5.9.3 Vertex File

Each line in a vertex file is a record that describes a vertex of the property graph. A record can describe one key-value property of a vertex, thus multiple records/lines are used to describe a vertex with multiple properties.

A record contains fields separated by commas. Each record must contain five commas to delimit first six fields, whether or not they have values. An optional seventh field can be added (delimited from the sixth field by a comma) to define a vertex label:

vertex_ID, key_name, value_type, value, value, value, vertex_label

The following table describes the fields composing a vertex file record.

Table 5-2 Vertex File Record Format

Field Number Name Description

1

vertex_ID

An integer that uniquely identifies the vertex

2

key_name

The name of the key in the key-value pair

If the vertex has no properties, then enter a space (%20). This example describes vertex 1 with no properties:

1,%20,,,,

3

value_type

An integer that represents the data type of the value in the key-value pair:

  • 1 String
  • 2 Integer
  • 3 Float
  • 4 Double
  • 5 Timestamp (date)
  • 6 Boolean
  • 7 Long integer
  • 8 Short integer
  • 9 Byte
  • 10 Char
  • 20 Spatial data, which can be geospatial coordinates, lines, polygons, or Well-Known Text (WKT) literals
  • 101 Serializable Java object

4

value

The encoded, nonnull value of key_name when it is neither numeric nor date

5

value

The encoded, nonnull value of key_name when it is numeric

6

value

The encoded, nonnull value of key_name when it is a timestamp (date)

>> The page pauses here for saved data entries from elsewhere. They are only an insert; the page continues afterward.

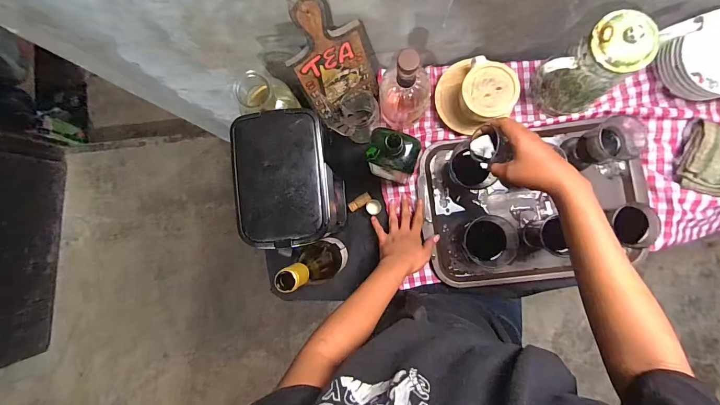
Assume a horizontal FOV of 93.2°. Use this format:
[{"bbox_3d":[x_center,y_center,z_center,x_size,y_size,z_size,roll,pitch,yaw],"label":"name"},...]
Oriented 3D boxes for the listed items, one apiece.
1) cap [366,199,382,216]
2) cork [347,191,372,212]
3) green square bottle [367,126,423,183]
[{"bbox_3d":[0.030,0.010,0.722,0.032,0.013,0.033,0,87,5],"label":"cap"},{"bbox_3d":[0.000,-0.001,0.726,0.051,0.017,0.022,-32,85,2],"label":"cork"},{"bbox_3d":[0.064,-0.082,0.618,0.081,0.214,0.065,22,89,6],"label":"green square bottle"}]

Use the Java SimpleDateFormat class to identify the format of the date. This example describes the date format of 2015-03-26T00:00:00.000-05:00:

SimpleDateFormat sdf = new SimpleDateFormat("yyyy-MM-dd'T'HH:mm:ss.SSSXXX"); encode(sdf.format((java.util.Date) value));

7

vertex_label

The optional encoded label of the vertex, which can be used to describe the type or category of the vertex.

Required Grouping of Vertices: A vertex can have multiple properties, and the vertex file includes a record (represented by a single line of text in the flat file) for each combination of a vertex ID and a property for that vertex. In the vertex file, all records for each vertex must be grouped together (that is, not have any intervening records for other vertices. You can accomplish this any way you want, but a convenient way is to sort the vertex file records in ascending (or descending) order by vertex ID. (Note, however, a vertex file is not required to have all records sorted by vertex ID; this is merely one way to achieve the grouping requirement.)

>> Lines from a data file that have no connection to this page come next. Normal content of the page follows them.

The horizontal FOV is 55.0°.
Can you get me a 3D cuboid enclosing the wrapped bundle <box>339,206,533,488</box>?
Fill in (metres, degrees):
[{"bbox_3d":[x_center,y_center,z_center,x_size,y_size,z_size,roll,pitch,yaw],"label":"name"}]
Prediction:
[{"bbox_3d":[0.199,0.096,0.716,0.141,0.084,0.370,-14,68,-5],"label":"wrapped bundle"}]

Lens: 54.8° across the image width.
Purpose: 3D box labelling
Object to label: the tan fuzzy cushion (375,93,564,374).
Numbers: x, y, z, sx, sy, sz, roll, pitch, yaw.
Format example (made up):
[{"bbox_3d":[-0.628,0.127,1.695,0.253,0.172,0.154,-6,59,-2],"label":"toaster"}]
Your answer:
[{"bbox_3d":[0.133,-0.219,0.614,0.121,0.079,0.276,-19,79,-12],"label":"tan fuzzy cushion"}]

When building an edge file in Oracle flat file format, it is important to verify that the vertex property name and value fields are correctly encoded (see especially Encoding Special Characters). To simplify the encoding, you can use the OraclePropertyGraphUtils.escape Java API.

You can use the OraclePropertyGraphUtils.outputVertexRecord(os, vid, key, value) utility method to serialize a vertex record directly in Oracle flat file format. With this method, you no longer need to worry about encoding of special characters. The method writes a new line of text in the given output stream describing the key/value property of the given vertex identified by vid.

Example 5-25 Using OraclePropertyGraphUtils.outputVertexRecord

This example uses OraclePropertyGraphUtils.outputVertexRecord to write two new lines for vertex 1.

OutputStream os = new FileOutputStream("./example.opv");
long vid = 1;
String label = "person";
OraclePropertyGraphUtils.outputVertexRecord(os, vid, label, "name", "Robert Smith");
OraclePropertyGraphUtils.outputVertexRecord(os, vid, label, "birth year", 1961);
os.flush();
os.close();

The first line in the generated output file describes the property name with value "Robert Smith", and the second line describes his birth year of 1961.

% cat example.opv
1,name,1,Robert%20OSmith,,,person
1,birth%20year,2,,1961,,person